Analyse rétrospective des résultats en vie réelle des patients chinois âgés atteints de lymphome B diffus à grandes cellules
Le lymphome B diffus à grandes cellules (LBDGC) est le lymphome agressif le plus fréquent, avec une incidence augmentant significativement avec l’âge. Environ deux tiers des cas surviennent chez des patients de plus de 65 ans, l’âge médian au diagnostic étant compris entre 70 et 75 ans. Les patients âgés présentent généralement un pronostic plus sombre que les jeunes, principalement en raison d’une moins bonne tolérance aux traitements à pleine dose et de comorbidités. L’âge avancé (>60 ans) est reconnu comme un facteur pronostique défavorable dans l’Indice Pronostique International (IPI). La stratégie thérapeutique optimale pour ces patients reste controversée, d’où l’objectif de cette étude d’analyser les caractéristiques cliniques et les résultats de survie chez des patients chinois âgés, en évaluant l’impact de facteurs cliniques et moléculaires.
Méthodes
Une analyse rétrospective a inclus 349 patients de plus de 60 ans diagnostiqués avec un LBDGC entre 2006 et 2012 au National Cancer Center/Cancer Hospital (Chine). Les patients ont été divisés en deux groupes : 61–69 ans (n=204) et ≥70 ans (n=145). Les caractéristiques cliniques, les schémas thérapeutiques et les résultats ont été comparés.
Résultats
L’âge médian était de 68 ans (61–92 ans), avec un ratio hommes/femmes de 1,14. Les groupes étaient comparables sur le plan clinique, excepté le statut ECOG (≥2 plus fréquent chez les ≥70 ans, P <0,001). La majorité (59,9%) a reçu une chimiothérapie seule, 32,7% une radiochimiothérapie, et 57,0% une combinaison avec rituximab. Aucune différence significative n’a été observée dans l’utilisation du rituximab entre les groupes (59,3% vs 53,8%, P=NS).

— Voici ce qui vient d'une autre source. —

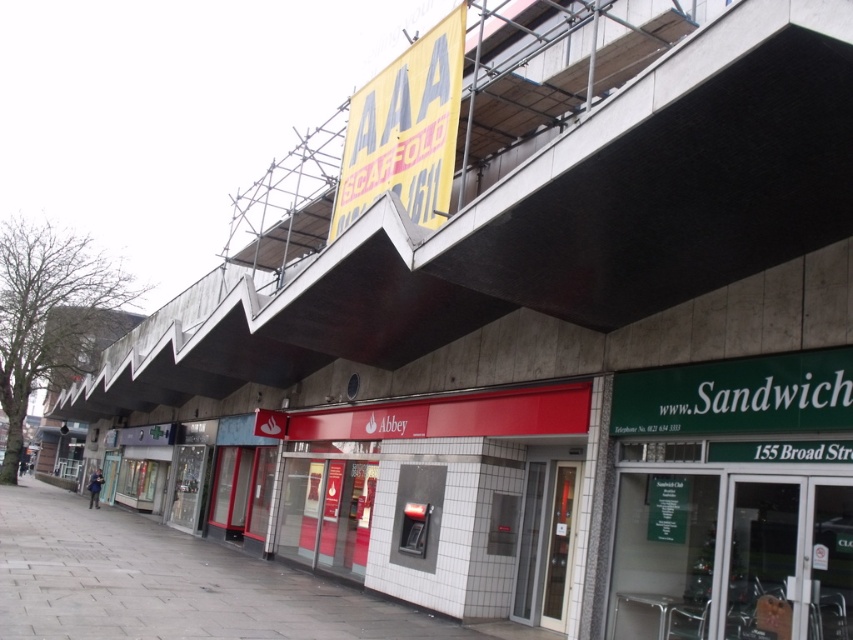
Question: Which point is closer to the camera?

Choices:
 (A) gray concrete pavement at lower left
 (B) concrete at upper center
 (C) yellow paper sign at upper center

Answer: (B)

Question: Is concrete at upper center to the right of gray concrete pavement at lower left from the viewer's perspective?

Choices:
 (A) no
 (B) yes

Answer: (B)

Question: Does concrete at upper center have a smaller size compared to gray concrete pavement at lower left?

Choices:
 (A) yes
 (B) no

Answer: (B)

Question: Which of the following is the farthest from the observer?

Choices:
 (A) concrete at upper center
 (B) yellow paper sign at upper center
 (C) gray concrete pavement at lower left

Answer: (B)

Question: Which object is the farthest from the yellow paper sign at upper center?

Choices:
 (A) gray concrete pavement at lower left
 (B) concrete at upper center

Answer: (A)

Question: Does concrete at upper center appear under yellow paper sign at upper center?

Choices:
 (A) no
 (B) yes

Answer: (B)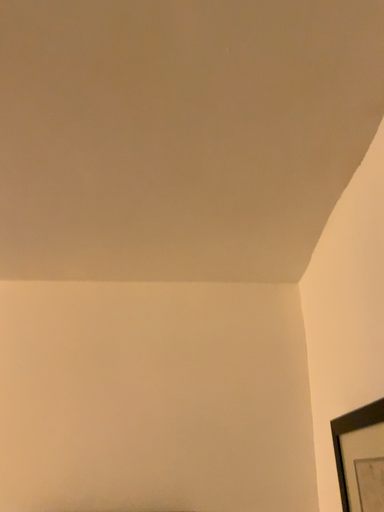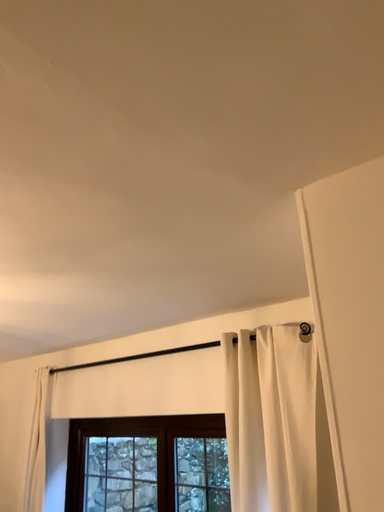
Question: How did the camera likely rotate when shooting the video?

Choices:
 (A) rotated right
 (B) rotated left

Answer: (B)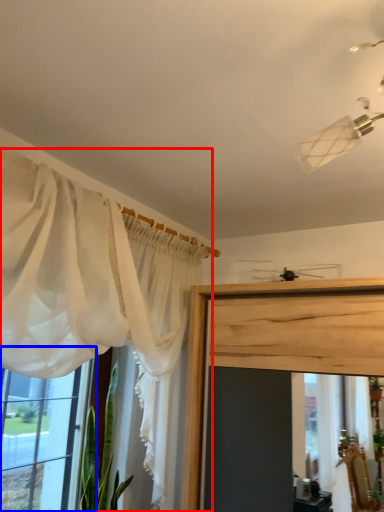
Question: Which of the following is the farthest to the observer, curtain (highlighted by a red box) or window (highlighted by a blue box)?

Choices:
 (A) curtain
 (B) window

Answer: (B)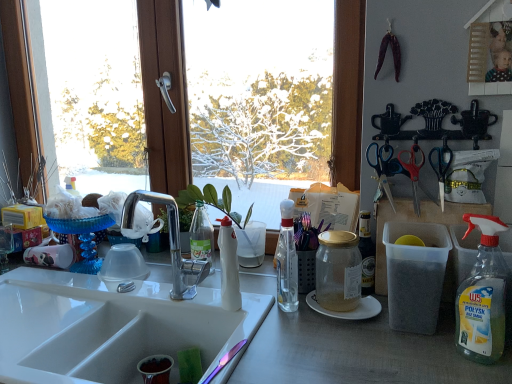
Where is `free point behind white matte bottle at center, which appears as the first bottle when viewed from the left`? The image size is (512, 384). free point behind white matte bottle at center, which appears as the first bottle when viewed from the left is located at coordinates (243, 286).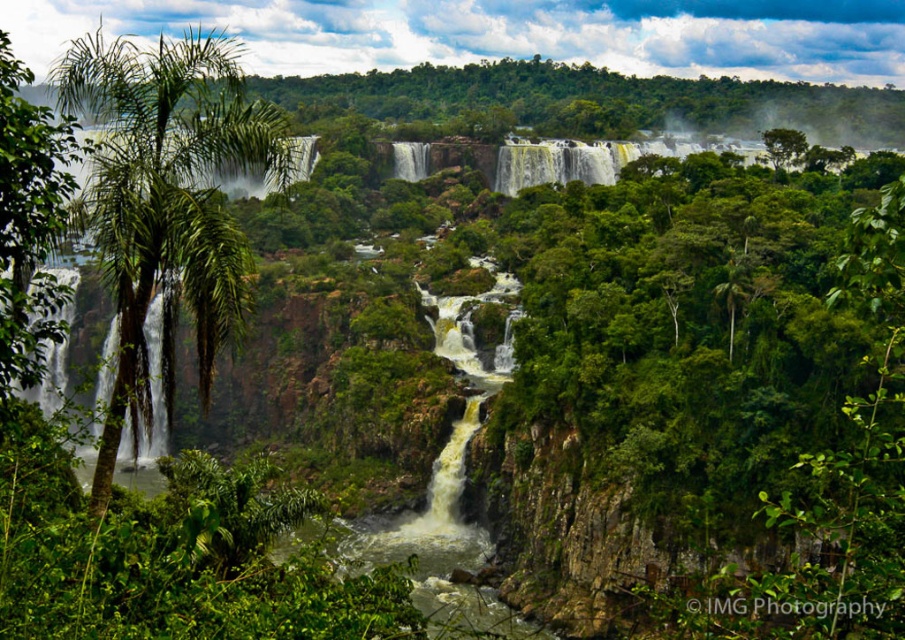
Which of these two, green leafy palm tree at left or green leafy tree at left, stands shorter?

green leafy tree at left is shorter.

This screenshot has height=640, width=905. I want to click on green leafy palm tree at left, so click(167, 200).

Does point (176, 65) lie in front of point (18, 136)?

No, it is behind (18, 136).

I want to click on green leafy palm tree at left, so click(x=167, y=200).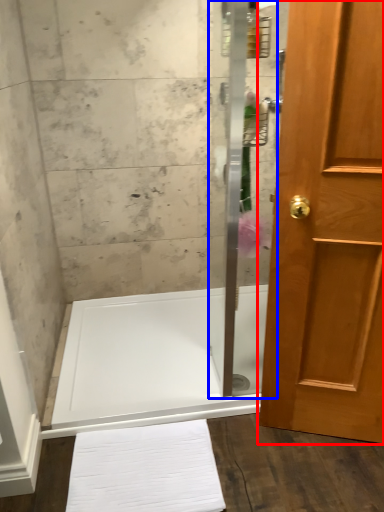
Question: Which of the following is the closest to the observer, door (highlighted by a red box) or shower door (highlighted by a blue box)?

Choices:
 (A) door
 (B) shower door

Answer: (A)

Après un suivi médian de 82 mois, les taux de survie globale (SG) et sans progression (SSP) à 5 ans étaient respectivement de 51,9% et 45,8%. Une différence significative a été notée entre les groupes : SG à 5 ans de 58,3% (61–69 ans) vs 42,8% (≥70 ans) (P=0,007) ; SSP à 5 ans de 51,0% vs 38,6% (P=0,034). L’ajout de rituximab a amélioré la SG (63,1% vs 37,1%, P <0,001) et la SSP (56,6% vs 31,8%, P <0,001), avec des bénéfices maintenus dans les deux groupes d’âge. Pour les ≥70 ans, la SG à 5 ans était de 57,7% sous rituximab vs 25,4% sans (P <0,001).
En analyse multivariée, les facteurs indépendants associés à une SG réduite étaient le stade avancé (III/IV d’Ann Arbor), une LDH élevée, le traitement initial et l’absence de rituximab. Pour la SSP, les mêmes facteurs (sauf le traitement initial) étaient significatifs.
Conclusion
Cette étude souligne l’importance des schémas à base de rituximab pour améliorer la survie des patients âgés atteints de LBDGC, y compris ceux de ≥70 ans. Le régime R-CHOP reste une option privilégiée, mais une évaluation gériatrique approfondie est nécessaire pour adapter les traitements et minimiser les toxicités. Les futures recherches devraient optimiser les stratégies thérapeutiques pour les patients fragiles ou polypathologiques.